#### TASK OBJECTIVE
When you reach the records below, output each one exactly.

- Opening Delimiter -

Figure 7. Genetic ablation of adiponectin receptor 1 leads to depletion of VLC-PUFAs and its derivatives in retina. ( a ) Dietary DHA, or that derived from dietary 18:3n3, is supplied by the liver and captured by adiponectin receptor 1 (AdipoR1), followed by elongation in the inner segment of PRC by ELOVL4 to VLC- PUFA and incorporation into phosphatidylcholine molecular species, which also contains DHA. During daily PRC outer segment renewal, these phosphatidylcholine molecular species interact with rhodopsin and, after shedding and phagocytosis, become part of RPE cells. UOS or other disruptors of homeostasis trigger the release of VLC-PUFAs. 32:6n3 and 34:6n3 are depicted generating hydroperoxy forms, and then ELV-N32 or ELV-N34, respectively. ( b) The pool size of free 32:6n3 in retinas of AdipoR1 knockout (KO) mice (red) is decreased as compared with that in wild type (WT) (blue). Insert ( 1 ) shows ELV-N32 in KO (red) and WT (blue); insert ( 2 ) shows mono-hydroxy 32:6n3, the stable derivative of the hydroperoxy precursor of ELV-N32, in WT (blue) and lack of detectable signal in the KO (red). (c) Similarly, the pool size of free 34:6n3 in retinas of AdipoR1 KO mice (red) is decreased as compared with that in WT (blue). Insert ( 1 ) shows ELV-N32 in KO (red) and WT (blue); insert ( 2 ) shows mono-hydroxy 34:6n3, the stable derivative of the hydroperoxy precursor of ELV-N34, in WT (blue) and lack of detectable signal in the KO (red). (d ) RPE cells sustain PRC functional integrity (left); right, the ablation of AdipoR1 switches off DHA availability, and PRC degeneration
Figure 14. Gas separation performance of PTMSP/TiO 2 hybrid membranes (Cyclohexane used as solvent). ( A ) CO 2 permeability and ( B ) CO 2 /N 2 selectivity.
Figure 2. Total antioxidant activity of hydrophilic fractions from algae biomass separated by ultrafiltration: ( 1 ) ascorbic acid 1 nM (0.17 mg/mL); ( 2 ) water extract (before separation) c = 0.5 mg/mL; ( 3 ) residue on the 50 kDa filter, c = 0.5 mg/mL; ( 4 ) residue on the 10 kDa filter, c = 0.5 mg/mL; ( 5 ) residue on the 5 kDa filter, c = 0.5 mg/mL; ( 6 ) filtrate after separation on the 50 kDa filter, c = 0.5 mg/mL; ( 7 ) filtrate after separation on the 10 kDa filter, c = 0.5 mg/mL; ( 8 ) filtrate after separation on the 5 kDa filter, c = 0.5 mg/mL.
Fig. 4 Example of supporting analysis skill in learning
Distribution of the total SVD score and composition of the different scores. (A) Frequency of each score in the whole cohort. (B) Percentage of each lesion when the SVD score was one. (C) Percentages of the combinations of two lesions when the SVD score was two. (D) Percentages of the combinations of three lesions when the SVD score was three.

- Closing Delimiter -

#### TASK ANSWER
Figure 7. Genetic ablation of adiponectin receptor 1 leads to depletion of VLC-PUFAs and its derivatives in retina. ( a ) Dietary DHA, or that derived from dietary 18:3n3, is supplied by the liver and captured by adiponectin receptor 1 (AdipoR1), followed by elongation in the inner segment of PRC by ELOVL4 to VLC- PUFA and incorporation into phosphatidylcholine molecular species, which also contains DHA. During daily PRC outer segment renewal, these phosphatidylcholine molecular species interact with rhodopsin and, after shedding and phagocytosis, become part of RPE cells. UOS or other disruptors of homeostasis trigger the release of VLC-PUFAs. 32:6n3 and 34:6n3 are depicted generating hydroperoxy forms, and then ELV-N32 or ELV-N34, respectively. ( b) The pool size of free 32:6n3 in retinas of AdipoR1 knockout (KO) mice (red) is decreased as compared with that in wild type (WT) (blue). Insert ( 1 ) shows ELV-N32 in KO (red) and WT (blue); insert ( 2 ) shows mono-hydroxy 32:6n3, the stable derivative of the hydroperoxy precursor of ELV-N32, in WT (blue) and lack of detectable signal in the KO (red). (c) Similarly, the pool size of free 34:6n3 in retinas of AdipoR1 KO mice (red) is decreased as compared with that in WT (blue). Insert ( 1 ) shows ELV-N32 in KO (red) and WT (blue); insert ( 2 ) shows mono-hydroxy 34:6n3, the stable derivative of the hydroperoxy precursor of ELV-N34, in WT (blue) and lack of detectable signal in the KO (red). (d ) RPE cells sustain PRC functional integrity (left); right, the ablation of AdipoR1 switches off DHA availability, and PRC degeneration
Figure 14. Gas separation performance of PTMSP/TiO 2 hybrid membranes (Cyclohexane used as solvent). ( A ) CO 2 permeability and ( B ) CO 2 /N 2 selectivity.
Figure 2. Total antioxidant activity of hydrophilic fractions from algae biomass separated by ultrafiltration: ( 1 ) ascorbic acid 1 nM (0.17 mg/mL); ( 2 ) water extract (before separation) c = 0.5 mg/mL; ( 3 ) residue on the 50 kDa filter, c = 0.5 mg/mL; ( 4 ) residue on the 10 kDa filter, c = 0.5 mg/mL; ( 5 ) residue on the 5 kDa filter, c = 0.5 mg/mL; ( 6 ) filtrate after separation on the 50 kDa filter, c = 0.5 mg/mL; ( 7 ) filtrate after separation on the 10 kDa filter, c = 0.5 mg/mL; ( 8 ) filtrate after separation on the 5 kDa filter, c = 0.5 mg/mL.
Fig. 4 Example of supporting analysis skill in learning
Distribution of the total SVD score and composition of the different scores. (A) Frequency of each score in the whole cohort. (B) Percentage of each lesion when the SVD score was one. (C) Percentages of the combinations of two lesions when the SVD score was two. (D) Percentages of the combinations of three lesions when the SVD score was three.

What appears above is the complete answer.